20 Jahre und kein bisschen leise

Theaterfreunde St. Columban feiern 20-jähriges Jubiläum – Fest am 5. November für alle Freunde und Anhänger
Wie alles angefangen hat? „Plötzlich lag ein gelber Zettel im Briefkasten auf dem stand,  dass man sich doch mal treffen könne, um eine Theatergruppe zu gründen“, lacht Christa Mangold, eine Frau der ersten Stunde. Der „gelbe Zettel“ kam vom damaligen Vikar Edgar Briemle. Dieser, für seine spontane und immer wieder überraschende Art bekannt, hatte tatsächlich Erfolg mit der ungewöhnlichen Einladung und im Frühjahr 1992 wurde das erste Stück der Theaterfreunde St. Columban aufgeführt. „Eine verrückte Familie“ hieß die Komödie und wurde im Gemeindehaus Arche, wo auch heute noch die Aufführungen stattfinden, gezeigt. Und von der ersten Truppe sind auch heute noch vier Schauspieler dabei: Hedi Metzler, Rita Metz, Alfred Seitzer und eben Christa Mangold. So einige komische Rollen haben sie in der Theaterzeit eingenommen. Mal als Magd, mal als schicke Tante, dann wieder als klatschnasse „Pfarrhausere“, als verschlafener Straßenkehrer, liebender Opa oder als „Mistgabeldragoner“ sind die vier über die Bretter, die für zwei Wochenenden im Jahr für sie die Welt bedeuten, gegangen. „Das ist zwar im Endspurt immer sehr stressig, doch wir haben immer einen Riesenspaß dabei“, sind sie sich einig.
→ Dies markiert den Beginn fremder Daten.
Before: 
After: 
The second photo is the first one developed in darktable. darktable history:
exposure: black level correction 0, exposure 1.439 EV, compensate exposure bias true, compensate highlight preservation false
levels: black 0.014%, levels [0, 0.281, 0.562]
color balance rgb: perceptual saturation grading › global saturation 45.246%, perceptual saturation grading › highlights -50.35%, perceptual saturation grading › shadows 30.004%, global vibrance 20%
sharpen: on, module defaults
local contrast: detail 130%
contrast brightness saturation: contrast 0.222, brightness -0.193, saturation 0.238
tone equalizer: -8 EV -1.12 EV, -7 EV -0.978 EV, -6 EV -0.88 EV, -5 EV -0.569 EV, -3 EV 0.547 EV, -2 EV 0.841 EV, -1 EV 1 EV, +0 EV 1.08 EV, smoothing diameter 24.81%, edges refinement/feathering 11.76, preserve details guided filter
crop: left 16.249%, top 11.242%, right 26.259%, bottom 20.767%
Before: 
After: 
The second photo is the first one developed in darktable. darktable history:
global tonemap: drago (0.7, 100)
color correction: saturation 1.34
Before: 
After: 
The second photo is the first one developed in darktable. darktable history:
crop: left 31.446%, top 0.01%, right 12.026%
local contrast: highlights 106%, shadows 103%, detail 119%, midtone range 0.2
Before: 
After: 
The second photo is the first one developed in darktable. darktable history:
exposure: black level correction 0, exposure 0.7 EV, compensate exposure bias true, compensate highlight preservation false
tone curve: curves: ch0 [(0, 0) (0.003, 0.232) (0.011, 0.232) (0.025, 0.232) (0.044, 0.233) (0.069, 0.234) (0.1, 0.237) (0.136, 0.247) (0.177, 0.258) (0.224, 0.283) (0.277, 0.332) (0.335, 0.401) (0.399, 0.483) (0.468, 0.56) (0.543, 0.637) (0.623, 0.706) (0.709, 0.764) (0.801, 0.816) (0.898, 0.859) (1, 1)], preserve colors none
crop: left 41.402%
In den 20 Jahren haben die Theaterfreunde so einige Erfahrungen gesammelt und Veränderungen durchgemacht. Inzwischen ist die Schauspielerzahl erheblich gestiegen und vor allem können sich die Urgesteine beinahe nicht mehr vorstellen, wie sie am Anfang ohne all die fleißigen Helfer, die nach und nach zu den Theaterfreunden gestoßen sind, auskommen konnten. Im Gegenzug dazu wissen die „Frischlinge“, von denen viele auch schon über 10 Jahre aktiv dabei sind, nicht, wie sie ohne ihre „alten Hasen“ spielen könnten. „Denn das ist das Besondere am Columbaner Theater: Wir haben Schauspieler in jedem Alter. Bei uns ist die Oma eben eine richtige Oma und die Enkelin eine echte Enkelin“, betont Regisseur Georg Hesse. Dass sich alle Generationen auch noch so gut miteinander verstehen, das ist wirklich außergewöhnlich. „Alle freuen sich, wenn im Januar wieder die Proben anfangen und wir uns wieder regelmäßig sehen“, erzählt Vorsitzender Emil Heilborn und kann sich ein Lachen nicht verkneifen, wohl wissend, dass dann die oft anstrengenden Theatervorbereitungen auch ab und an an den Nerven zehren werden. 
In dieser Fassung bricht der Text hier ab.